> **Directive 1**: Return the passage of the forum posts starting at "Bee good,or" and ending at "and debt repudiation.", with the wording unchanged.
> **Directive 2**: How many lines of the entries contain the string "Schema"? Give only the number.

> **Document segment**:
※

If the thought is gangs of screaming mutant biker gangsters...most of my neighbors are quiet,retired older WW2,'Nam,Sandbox Hardcases that should scare hell out of any one foolish enough to get crazy up here.

I saw up close and personal how fast this community self-organised and became a effective,for lack of a better word "Village"during the Y2K non-event.When the area was threatened...it reacted,and I think the same type of reaction will occur if/when law and order breaks down.

I know the place will feed me and whatever tribe we gather.I also know some VERY bad times are ahead ..so...

Get the rest of the garden in,do what you need to do,and take the kids fishing...

Bee good,or
Bee careful


snuffy
Posted: 12 months ago by steve from virginia #3841
Yr not paying attention, RE: the disorder in countries such as Syria and Somalia is the outcome of direct policy actions by the US (primarily) and others; military and foreign affairs agencies.

It's clear the US public isn't interested in disorder, most Americans are too old, the young peoples' employment is held hostage. Even when provoked the younger citizens are uninterested in fighting in the streets.

There is nothing to gain by disorder, only acting out.

When Americans get serious there will be strikes and debt repudiation.
Posted: 12 months ago by Hircus #3840
Panseptic,

I agree with you about rural areas having huge plusses as our economy falters. My thoughts on low-population areas is more toward the really remote places -- Alaskan bush, the great Northern Woods of Maine, the Rocky Mountains, and the Great Basin.

I'm a bit more wary of the tax-man than you, still. Local and State government has grown a lot since the 1960's, and they might be more likely to come after your assets than the national/global folks.

※

> **Records for this task**:
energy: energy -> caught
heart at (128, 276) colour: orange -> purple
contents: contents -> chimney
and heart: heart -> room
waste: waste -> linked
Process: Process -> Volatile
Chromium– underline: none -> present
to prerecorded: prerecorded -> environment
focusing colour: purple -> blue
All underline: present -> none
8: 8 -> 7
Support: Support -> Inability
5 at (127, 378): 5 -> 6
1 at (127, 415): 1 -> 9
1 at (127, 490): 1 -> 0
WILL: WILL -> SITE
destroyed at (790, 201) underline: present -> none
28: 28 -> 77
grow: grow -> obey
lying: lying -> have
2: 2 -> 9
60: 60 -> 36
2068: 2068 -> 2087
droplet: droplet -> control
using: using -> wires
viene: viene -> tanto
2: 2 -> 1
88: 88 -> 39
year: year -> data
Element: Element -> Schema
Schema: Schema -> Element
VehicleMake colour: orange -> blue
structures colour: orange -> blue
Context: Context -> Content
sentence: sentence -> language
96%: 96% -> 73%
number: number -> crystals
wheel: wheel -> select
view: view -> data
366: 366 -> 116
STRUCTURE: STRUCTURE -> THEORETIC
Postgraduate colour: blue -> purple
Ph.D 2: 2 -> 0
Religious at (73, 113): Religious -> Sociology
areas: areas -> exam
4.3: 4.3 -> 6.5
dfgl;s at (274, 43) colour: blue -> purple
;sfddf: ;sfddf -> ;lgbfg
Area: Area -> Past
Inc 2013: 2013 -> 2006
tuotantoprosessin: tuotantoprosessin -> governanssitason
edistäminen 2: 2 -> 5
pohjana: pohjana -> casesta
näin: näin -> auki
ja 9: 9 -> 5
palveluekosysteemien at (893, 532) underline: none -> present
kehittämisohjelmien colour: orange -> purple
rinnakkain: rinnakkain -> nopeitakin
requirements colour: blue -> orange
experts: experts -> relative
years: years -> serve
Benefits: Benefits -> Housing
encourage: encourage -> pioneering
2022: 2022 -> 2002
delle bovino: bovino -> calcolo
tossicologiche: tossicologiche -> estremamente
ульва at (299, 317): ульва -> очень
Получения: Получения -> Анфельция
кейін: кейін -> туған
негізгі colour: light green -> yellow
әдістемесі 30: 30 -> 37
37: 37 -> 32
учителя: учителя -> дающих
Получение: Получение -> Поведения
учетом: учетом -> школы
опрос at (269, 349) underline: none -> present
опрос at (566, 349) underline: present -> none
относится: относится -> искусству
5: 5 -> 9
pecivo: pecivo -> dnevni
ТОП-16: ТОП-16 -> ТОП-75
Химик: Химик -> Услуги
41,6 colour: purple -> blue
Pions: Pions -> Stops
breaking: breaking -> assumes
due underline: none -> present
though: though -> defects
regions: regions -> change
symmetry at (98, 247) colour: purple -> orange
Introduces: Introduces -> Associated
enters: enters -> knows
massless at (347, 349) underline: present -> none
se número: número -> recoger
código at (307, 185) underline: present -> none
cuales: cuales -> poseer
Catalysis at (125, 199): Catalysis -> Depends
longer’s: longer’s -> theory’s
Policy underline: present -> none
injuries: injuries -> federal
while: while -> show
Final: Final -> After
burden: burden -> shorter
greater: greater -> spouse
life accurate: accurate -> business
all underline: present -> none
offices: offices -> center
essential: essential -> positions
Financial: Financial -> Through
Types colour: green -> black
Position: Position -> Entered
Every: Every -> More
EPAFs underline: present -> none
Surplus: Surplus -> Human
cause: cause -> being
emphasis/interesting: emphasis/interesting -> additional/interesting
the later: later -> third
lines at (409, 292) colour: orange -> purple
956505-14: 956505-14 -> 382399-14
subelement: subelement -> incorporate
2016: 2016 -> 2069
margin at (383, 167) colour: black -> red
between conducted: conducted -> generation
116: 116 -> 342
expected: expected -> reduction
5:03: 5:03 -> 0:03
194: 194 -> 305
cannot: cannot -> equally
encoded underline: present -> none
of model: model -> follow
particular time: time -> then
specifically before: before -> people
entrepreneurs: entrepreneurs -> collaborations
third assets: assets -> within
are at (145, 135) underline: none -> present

※

> **Correct output 1**:
Bee good,or
Bee careful


snuffy
Posted: 12 months ago by steve from virginia #3841
Yr not paying attention, RE: the disorder in countries such as Syria and Somalia is the outcome of direct policy actions by the US (primarily) and others; military and foreign affairs agencies.

It's clear the US public isn't interested in disorder, most Americans are too old, the young peoples' employment is held hostage. Even when provoked the younger citizens are uninterested in fighting in the streets.

There is nothing to gain by disorder, only acting out.

When Americans get serious there will be strikes and debt repudiation.

> **Correct output 2**: 2